On n’en parlera jamais assez : il n’y a que Claire Denis filmer ainsi les corps, être incroyablement érotique en se débarrassant de toute forme de cliché. Le corps est un horizon infini dans lequel on se perd, de peau entremêlées dont elle capte la splendeur. C’est tout le sang qui circule, l’énergie sexuelle grisante, la circulation des fluides, les plus organiques, les plus prosaïques comme les plus symboliques que traduit si bien Star At Noon la plus hypnotiquement charnelle depuis Trouble Every Day. A ce titre, on sent bien Claire Denis fascinée par son couple d’acteurs et y puisant cette alchimie de l’image, avec une attraction magnétique pour Margaret Quiley, s’égarant sur son corps et son visage. Ce qui frappe le plus particulièrement c’est combien Claire Denis parvient à transmettre une perception exclusivement féminine du plaisir, de l’attirance, de la jouissance et de l’oubli de soi. Stars At Noon apparait ainsi comme un poème du désir – d’un désir féminin irraisonné, irraisonnable.

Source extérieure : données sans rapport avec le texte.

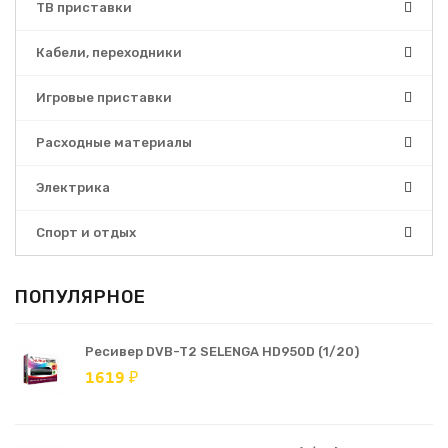
ТВ приставки
Кабели, переходники
Игровые приставки
Расходные материалы
Электрика
Спорт и отдых
ПОПУЛЯРНОЕ
Ресивер DVB-T2 SELENGA HD950D (1/20)
1619 ₽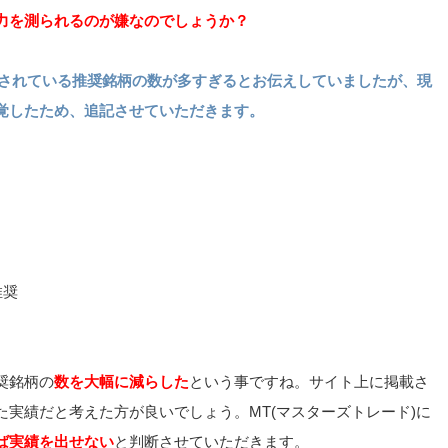
力を測られるのが嫌なのでしょうか？
提供されている推奨銘柄の数が多すぎるとお伝えしていましたが、現
覚したため、追記させていただきます。
推奨
奨銘柄の
数を大幅に減らした
という事ですね。サイト上に掲載さ
実績だと考えた方が良いでしょう。MT(マスターズトレード)に
ば実績を出せない
と判断させていただきます。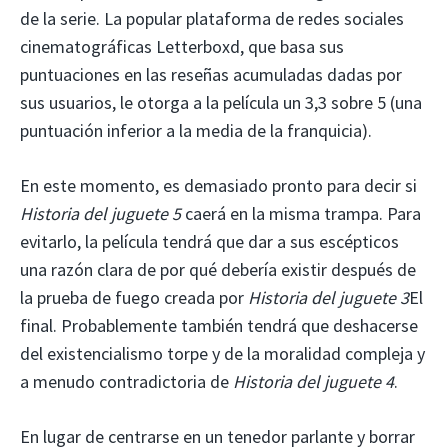
de la serie. La popular plataforma de redes sociales
cinematográficas Letterboxd, que basa sus
puntuaciones en las reseñas acumuladas dadas por
sus usuarios, le otorga a la película un 3,3 sobre 5 (una
puntuación inferior a la media de la franquicia).
En este momento, es demasiado pronto para decir si
Historia del juguete 5
caerá en la misma trampa. Para
evitarlo, la película tendrá que dar a sus escépticos
una razón clara de por qué debería existir después de
la prueba de fuego creada por
Historia del juguete 3
El
final. Probablemente también tendrá que deshacerse
del existencialismo torpe y de la moralidad compleja y
a menudo contradictoria de
Historia del juguete 4
.
En lugar de centrarse en un tenedor parlante y borrar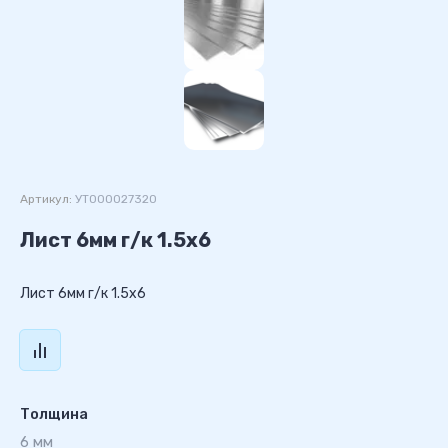
Артикул:
УТ000027320
Лист 6мм г/к 1.5х6
Лист 6мм г/к 1.5х6
Толщина
6 мм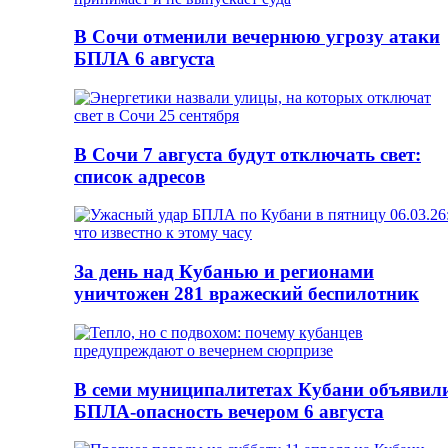
В Сочи отменили вечернюю угрозу атаки
БПЛА 6 августа
В Сочи 7 августа будут отключать свет:
список адресов
За день над Кубанью и регионами
уничтожен 281 вражеский беспилотник
В семи муниципалитетах Кубани объявил
БПЛА-опасность вечером 6 августа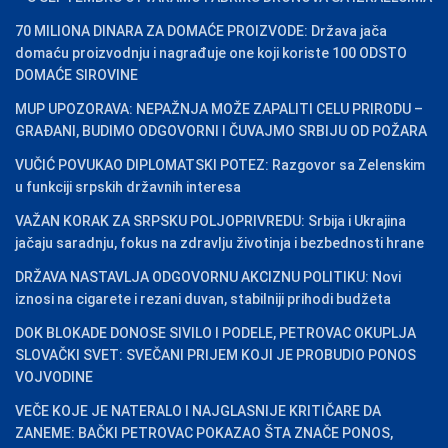
70 MILIONA DINARA ZA DOMAĆE PROIZVODE: Država jača
domaću proizvodnju i nagrađuje one koji koriste 100 ODSTO
DOMAĆE SIROVINE
MUP UPOZORAVA: NEPAŽNJA MOŽE ZAPALITI CELU PRIRODU –
GRAĐANI, BUDIMO ODGOVORNI I ČUVAJMO SRBIJU OD POŽARA
VUČIĆ POVUKAO DIPLOMATSKI POTEZ: Razgovor sa Zelenskim
u funkciji srpskih državnih interesa
VAŽAN KORAK ZA SRPSKU POLJOPRIVREDU: Srbija i Ukrajina
jačaju saradnju, fokus na zdravlju životinja i bezbednosti hrane
DRŽAVA NASTAVLJA ODGOVORNU AKCIZNU POLITIKU: Novi
iznosi na cigarete i rezani duvan, stabilniji prihodi budžeta
DOK BLOKADE DONOSE SIVILO I PODELE, PETROVAC OKUPLJA
SLOVAČKI SVET: SVEČANI PRIJEM KOJI JE PROBUDIO PONOS
VOJVODINE
VEČE KOJE JE NATERALO I NAJGLASNIJE KRITIČARE DA
ZANEME: BAČKI PETROVAC POKAZAO ŠTA ZNAČE PONOS,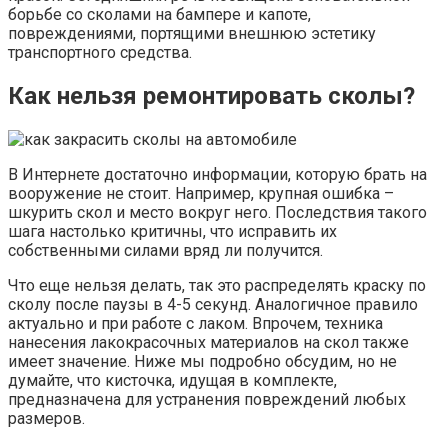
борьбе со сколами на бампере и капоте,
повреждениями, портящими внешнюю эстетику
транспортного средства.
Как нельзя ремонтировать сколы?
В Интернете достаточно информации, которую брать на
вооружение не стоит. Например, крупная ошибка –
шкурить скол и место вокруг него. Последствия такого
шага настолько критичны, что исправить их
собственными силами вряд ли получится.
Что еще нельзя делать, так это распределять краску по
сколу после паузы в 4-5 секунд. Аналогичное правило
актуально и при работе с лаком. Впрочем, техника
нанесения лакокрасочных материалов на скол также
имеет значение. Ниже мы подробно обсудим, но не
думайте, что кисточка, идущая в комплекте,
предназначена для устранения повреждений любых
размеров.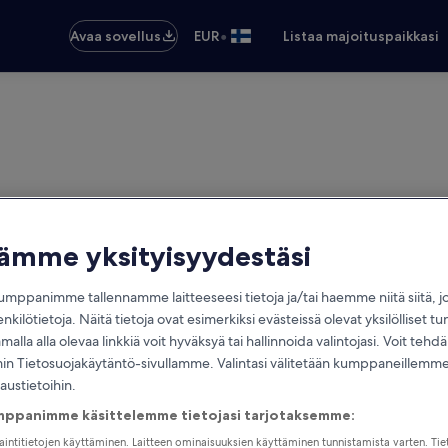
•
Avaa sovellus
EUR
Listaa majoituspaikkasi
tämme yksityisyydestäsi
mppanimme tallennamme laitteeseesi tietoja ja/tai haemme niitä siitä, 
enkilötietoja. Näitä tietoja ovat esimerkiksi evästeissä olevat yksilölliset tu
alla alla olevaa linkkiä voit hyväksyä tai hallinnoida valintojasi. Voit teh
 Tietosuojakäytäntö-sivullamme. Valintasi välitetään kumppaneillemme,
laustietoihin.
mppanimme käsittelemme tietojasi tarjotaksemme:
jaintitietojen käyttäminen. Laitteen ominaisuuksien käyttäminen tunnistamista varten. Tie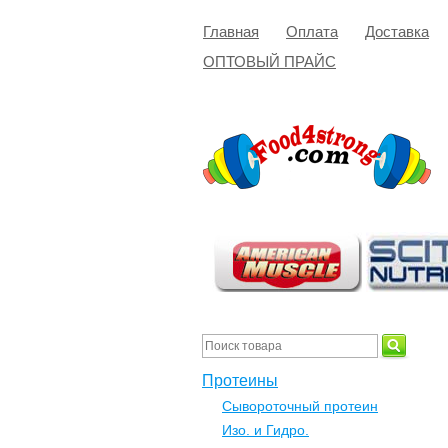
Главная
Оплата
Доставка
ОПТОВЫЙ ПРАЙС
Протеины
Сывороточный протеин
Изо. и Гидро.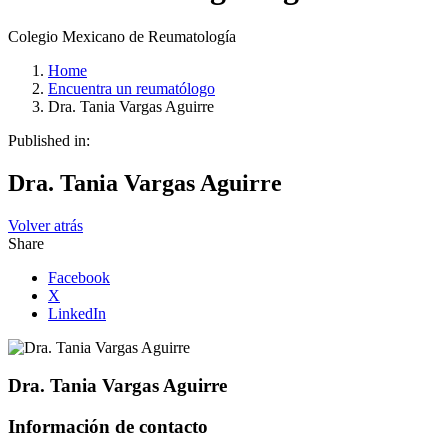
Colegio Mexicano de Reumatología
Home
Encuentra un reumatólogo
Dra. Tania Vargas Aguirre
Published in:
Dra. Tania Vargas Aguirre
Volver atrás
Share
Facebook
X
LinkedIn
Dra. Tania Vargas Aguirre
Información de contacto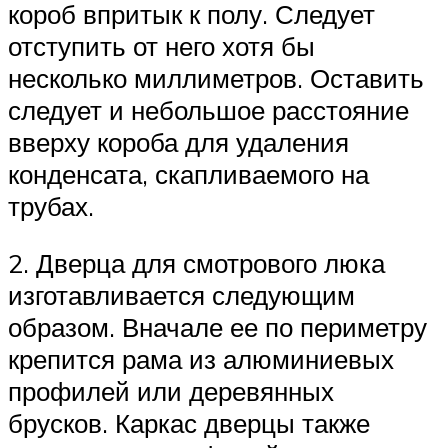
короб впритык к полу. Следует
отступить от него хотя бы
несколько миллиметров. Оставить
следует и небольшое расстояние
вверху короба для удаления
конденсата, скапливаемого на
трубах.
2. Дверца для смотрового люка
изготавливается следующим
образом. Вначале ее по периметру
крепится рама из алюминиевых
профилей или деревянных
брусков. Каркас дверцы также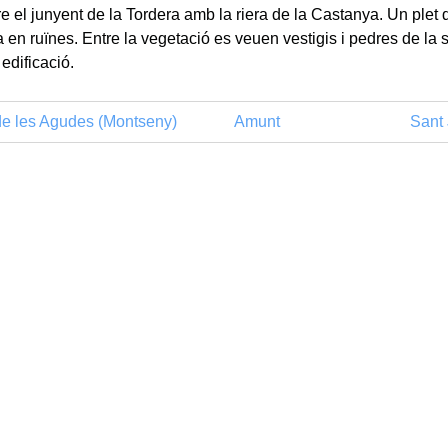
re el junyent de la Tordera amb la riera de la Castanya. Un plet
a en ruïnes. Entre la vegetació es veuen vestigis i pedres de la 
edificació.
de les Agudes (Montseny)
Amunt
Sant 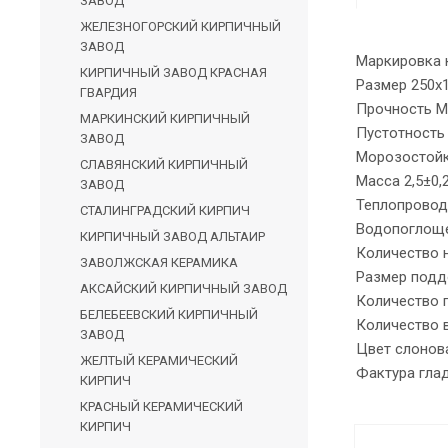
ЗАВОД
ЖЕЛЕЗНОГОРСКИЙ КИРПИЧНЫЙ
ЗАВОД
Маркировка 
КИРПИЧНЫЙ ЗАВОД КРАСНАЯ
Размер 250х
ГВАРДИЯ
Прочность М
МАРКИНСКИЙ КИРПИЧНЫЙ
Пустотность 
ЗАВОД
Морозостойк
СЛАВЯНСКИЙ КИРПИЧНЫЙ
Масса 2,5±0,2
ЗАВОД
Теплопроводн
СТАЛИНГРАДСКИЙ КИРПИЧ
Водопоглоще
КИРПИЧНЫЙ ЗАВОД АЛЬТАИР
Количество 
ЗАВОЛЖСКАЯ КЕРАМИКА
Размер подд
АКСАЙСКИЙ КИРПИЧНЫЙ ЗАВОД
Количество 
БЕЛЕБЕЕВСКИЙ КИРПИЧНЫЙ
Количество 
ЗАВОД
Цвет слонов
ЖЕЛТЫЙ КЕРАМИЧЕСКИЙ
Фактура гла
КИРПИЧ
КРАСНЫЙ КЕРАМИЧЕСКИЙ
КИРПИЧ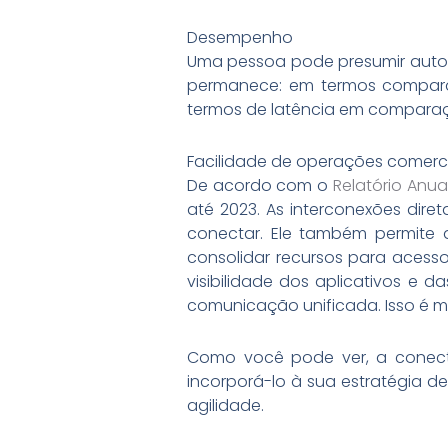
Desempenho
Uma pessoa pode presumir autom
permanece: em termos comparat
termos de latência em comparaç
Facilidade de operações comerci
De acordo com o
Relatório Anu
até 2023. As interconexões di
conectar. Ele também permite 
consolidar recursos para acess
visibilidade dos aplicativos e 
comunicação unificada. Isso é m
Como você pode ver, a conecti
incorporá-lo à sua estratégia d
agilidade.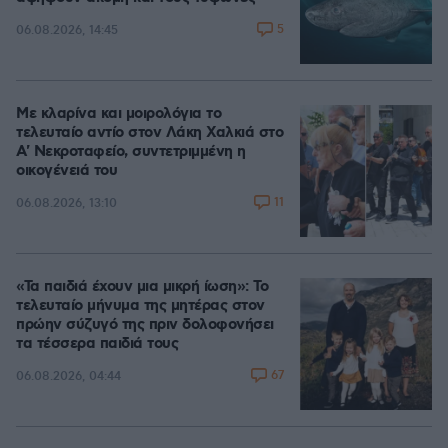
5
06.08.2026, 14:45
Με κλαρίνα και μοιρολόγια το
τελευταίο αντίο στον Λάκη Χαλκιά στο
A' Νεκροταφείο, συντετριμμένη η
οικογένειά του
11
06.08.2026, 13:10
«Τα παιδιά έχουν μια μικρή ίωση»: Το
τελευταίο μήνυμα της μητέρας στον
πρώην σύζυγό της πριν δολοφονήσει
τα τέσσερα παιδιά τους
67
06.08.2026, 04:44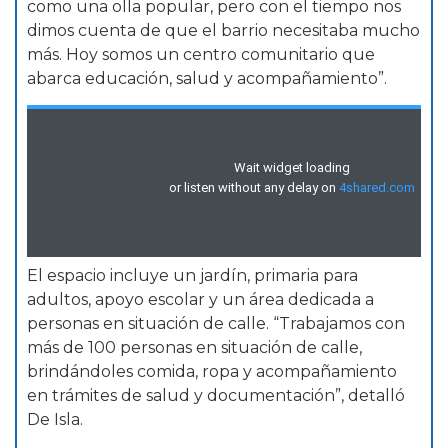
como una olla popular, pero con el tiempo nos
dimos cuenta de que el barrio necesitaba mucho
más. Hoy somos un centro comunitario que
abarca educación, salud y acompañamiento”.
El espacio incluye un jardín, primaria para
adultos, apoyo escolar y un área dedicada a
personas en situación de calle. “Trabajamos con
más de 100 personas en situación de calle,
brindándoles comida, ropa y acompañamiento
en trámites de salud y documentación”, detalló
De Isla.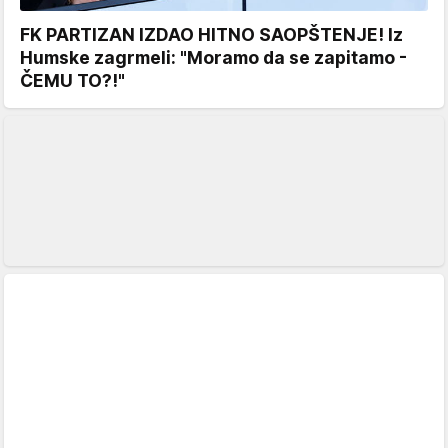
FK PARTIZAN IZDAO HITNO SAOPŠTENJE! Iz
Humske zagrmeli: "Moramo da se zapitamo -
ČEMU TO?!"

Dans Stars at Noon le télescopage entre le corps du territoire et celui des héros n’a jamais été aussi évident. C’est la photosynthèse générale. L’oxygène à son maximum. Tout exsude avec jubilation en direction du soleil – pas un bout de tissu, pas un cil, pas un centimètre carré de l’asphalte, pas une voiture, pas même une montre qui ne vibre pas en s’enivrant de la lumière. Le visage de Margaret Qualey fait une très éloquente démonstration de ce mouvement. Il faut le voir, comme on observerait le rideau vert de la jungle la plus impénétrable, papillonner et émettre en une variété expressions d’une nuance et d’une subtilité assez inouïes.

Lors de la conférence de presse à Cannes, Stuart A. Staples a parfaitement a parfaitement dit cette impression (au sens pictural du terme) :

Chaque cadre est vivant. Je pense particulièrement à cette humble chambre de motel. J’étais assis à la regarder dans le film la nuit dernière, c’était tellement magique.

Son envoutante partition, répétitive et sensuelle, travaille cette sensation d’inertie et de flottement en adoptant la forme d’un « jazz de chambre » que n’aurait pas renié Jan Garbarek et Manfred Eicher.

A la toute fin du générique du film on peut voir apparaître un très beau portrait en hommage à Michel Subor qui, en bon James Dean de 86 ans qu’il était, s’est tué au volant de sa voiture durant le montage du film. L’étrange et magnifique Subor, disparu du cinéma, dont Claire Denis avait ressuscité son personnage de déserteur du Petit Soldat de Godard, Bruno Forestier, en lui offrant une suite à ses aventures l’imaginant commandant de légion dans Beau Travail. L’acteur confiait même que le personnage de Louis Trebor dans le magnifique L’Intrus (peut-être le chef d’œuvre de la réalisatrice) poursuivait, entre-le jura et le Pacifique, le « cycle Forestier ». Rien d’étrange alors à ce que l’esprit de ce chevalier de la Table Ronde qui s’est abandonné à toutes les atmosphères et parlait comme Daniel (« J’ai vécu la vraie vie, j’ai été dans le rapport de force véridique, la compétition, les affaires. ») plane sur Stars At Noon : ultime disparition de l’acteur et photosynthèse générale.

Après l’avoir perdue depuis quelques films, là revoici magnifique, complexe et fragile ; inquiet et lumineux, Stars at Noon sonne le signal d’une Claire Denis retrouvée.

(1)  On a eu un silence stupide, du genre de ceux qui s’abat toujours sur les gens à moitié ivre.